BEGIN Exercise materials
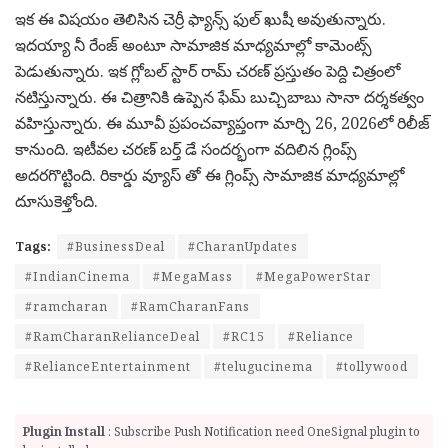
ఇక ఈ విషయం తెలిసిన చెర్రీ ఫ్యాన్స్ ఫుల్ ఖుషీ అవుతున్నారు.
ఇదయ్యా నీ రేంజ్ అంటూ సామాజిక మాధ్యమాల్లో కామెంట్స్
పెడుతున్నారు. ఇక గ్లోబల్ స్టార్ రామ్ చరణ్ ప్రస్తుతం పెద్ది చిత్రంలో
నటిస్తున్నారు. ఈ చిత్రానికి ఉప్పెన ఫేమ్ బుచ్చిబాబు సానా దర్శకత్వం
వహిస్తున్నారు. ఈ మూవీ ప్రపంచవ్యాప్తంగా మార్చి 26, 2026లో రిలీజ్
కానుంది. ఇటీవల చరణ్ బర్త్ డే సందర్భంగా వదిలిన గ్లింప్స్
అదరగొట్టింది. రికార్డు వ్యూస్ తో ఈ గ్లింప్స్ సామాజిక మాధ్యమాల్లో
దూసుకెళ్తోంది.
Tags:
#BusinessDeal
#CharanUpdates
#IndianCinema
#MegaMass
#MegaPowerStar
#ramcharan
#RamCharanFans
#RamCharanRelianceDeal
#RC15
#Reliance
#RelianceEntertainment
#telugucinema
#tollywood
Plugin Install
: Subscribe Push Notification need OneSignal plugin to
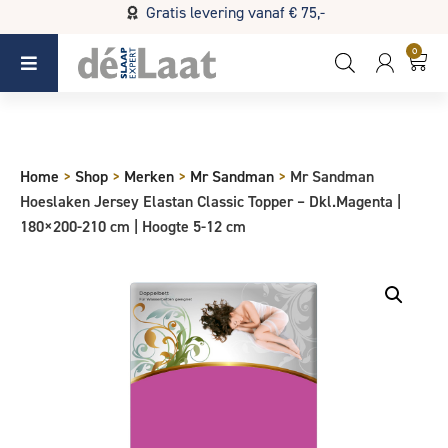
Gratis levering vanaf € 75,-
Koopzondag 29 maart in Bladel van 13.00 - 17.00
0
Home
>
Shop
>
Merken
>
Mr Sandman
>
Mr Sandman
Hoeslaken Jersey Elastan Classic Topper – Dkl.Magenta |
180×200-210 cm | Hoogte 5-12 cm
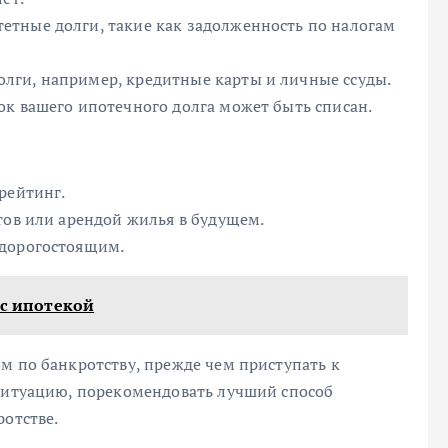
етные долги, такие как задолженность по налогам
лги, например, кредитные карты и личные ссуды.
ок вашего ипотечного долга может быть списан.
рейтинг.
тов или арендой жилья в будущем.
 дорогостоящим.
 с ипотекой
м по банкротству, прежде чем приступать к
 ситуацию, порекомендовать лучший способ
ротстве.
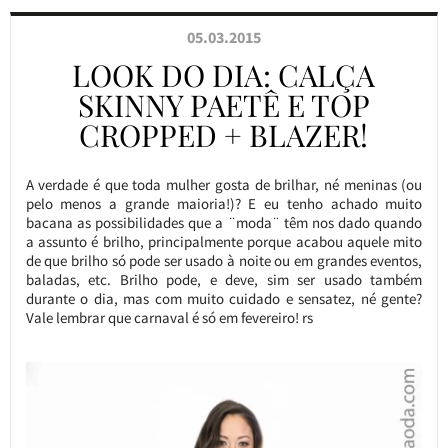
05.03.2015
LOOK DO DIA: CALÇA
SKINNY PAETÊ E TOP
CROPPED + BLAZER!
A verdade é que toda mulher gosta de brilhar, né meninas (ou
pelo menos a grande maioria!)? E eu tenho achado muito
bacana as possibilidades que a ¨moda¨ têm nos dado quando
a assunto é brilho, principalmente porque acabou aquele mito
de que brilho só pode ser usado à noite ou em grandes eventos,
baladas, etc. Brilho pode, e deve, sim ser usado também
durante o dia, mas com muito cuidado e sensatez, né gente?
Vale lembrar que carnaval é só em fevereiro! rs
END Exercise materials
BEGIN Exercise materials
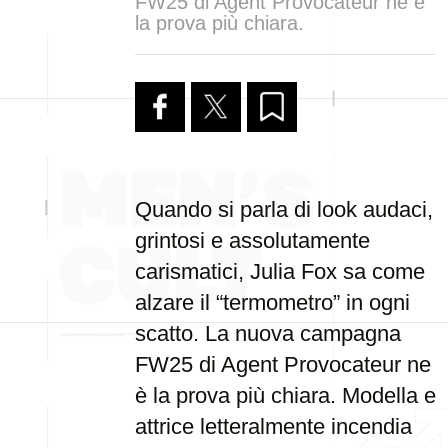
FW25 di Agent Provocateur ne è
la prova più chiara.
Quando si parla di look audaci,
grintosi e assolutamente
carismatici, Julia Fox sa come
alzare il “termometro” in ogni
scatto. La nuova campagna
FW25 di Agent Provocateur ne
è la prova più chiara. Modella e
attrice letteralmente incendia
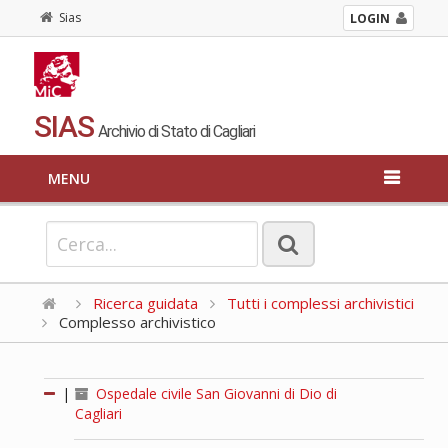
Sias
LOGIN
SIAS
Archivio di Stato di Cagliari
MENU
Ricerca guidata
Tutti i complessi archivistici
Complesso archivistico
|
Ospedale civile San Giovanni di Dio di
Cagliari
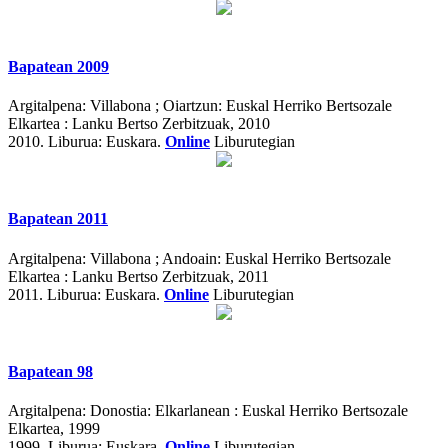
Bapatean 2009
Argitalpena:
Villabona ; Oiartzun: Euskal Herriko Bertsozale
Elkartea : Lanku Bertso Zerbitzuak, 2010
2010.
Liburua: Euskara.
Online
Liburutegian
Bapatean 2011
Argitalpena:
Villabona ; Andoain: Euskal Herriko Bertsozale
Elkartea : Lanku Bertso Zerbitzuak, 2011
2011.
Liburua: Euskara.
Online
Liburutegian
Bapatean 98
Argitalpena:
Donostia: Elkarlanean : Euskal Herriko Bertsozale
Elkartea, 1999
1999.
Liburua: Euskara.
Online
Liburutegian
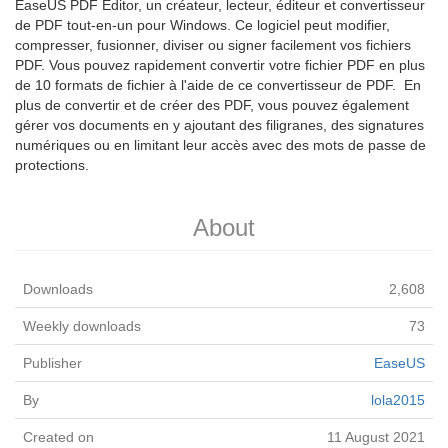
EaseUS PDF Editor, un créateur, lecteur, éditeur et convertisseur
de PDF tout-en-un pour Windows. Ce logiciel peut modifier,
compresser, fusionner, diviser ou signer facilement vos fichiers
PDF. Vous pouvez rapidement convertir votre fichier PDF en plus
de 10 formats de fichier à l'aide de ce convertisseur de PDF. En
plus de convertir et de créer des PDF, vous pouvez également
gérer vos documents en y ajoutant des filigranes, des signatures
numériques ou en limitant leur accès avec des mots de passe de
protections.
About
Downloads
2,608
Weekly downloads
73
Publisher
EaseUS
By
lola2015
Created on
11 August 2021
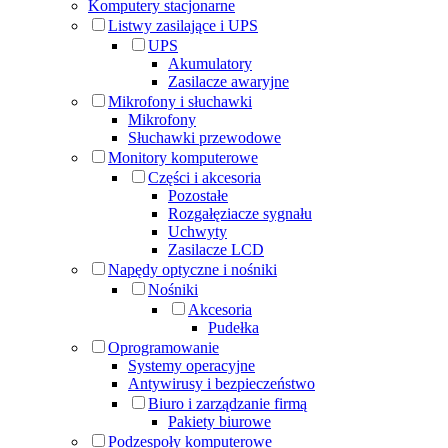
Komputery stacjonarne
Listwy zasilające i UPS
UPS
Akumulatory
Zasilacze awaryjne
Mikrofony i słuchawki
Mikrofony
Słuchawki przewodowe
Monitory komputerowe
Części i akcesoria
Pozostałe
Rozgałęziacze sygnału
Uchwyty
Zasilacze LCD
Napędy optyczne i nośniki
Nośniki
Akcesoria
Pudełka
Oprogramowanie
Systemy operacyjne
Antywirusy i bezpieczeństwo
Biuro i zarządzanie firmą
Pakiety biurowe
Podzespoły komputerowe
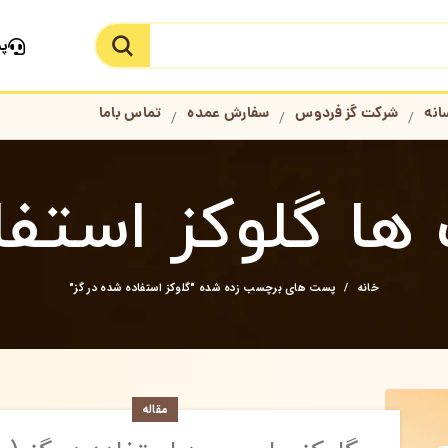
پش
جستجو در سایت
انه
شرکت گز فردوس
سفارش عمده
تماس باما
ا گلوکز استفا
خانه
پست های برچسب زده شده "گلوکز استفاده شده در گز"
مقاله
END Exercise materials
Problem to work on – Pull out each line from the records above that contains the word "pode". Case counts.

Solution to this problem –
de que brilho só pode ser usado à noite ou em grandes eventos,
baladas, etc. Brilho pode, e deve, sim ser usado também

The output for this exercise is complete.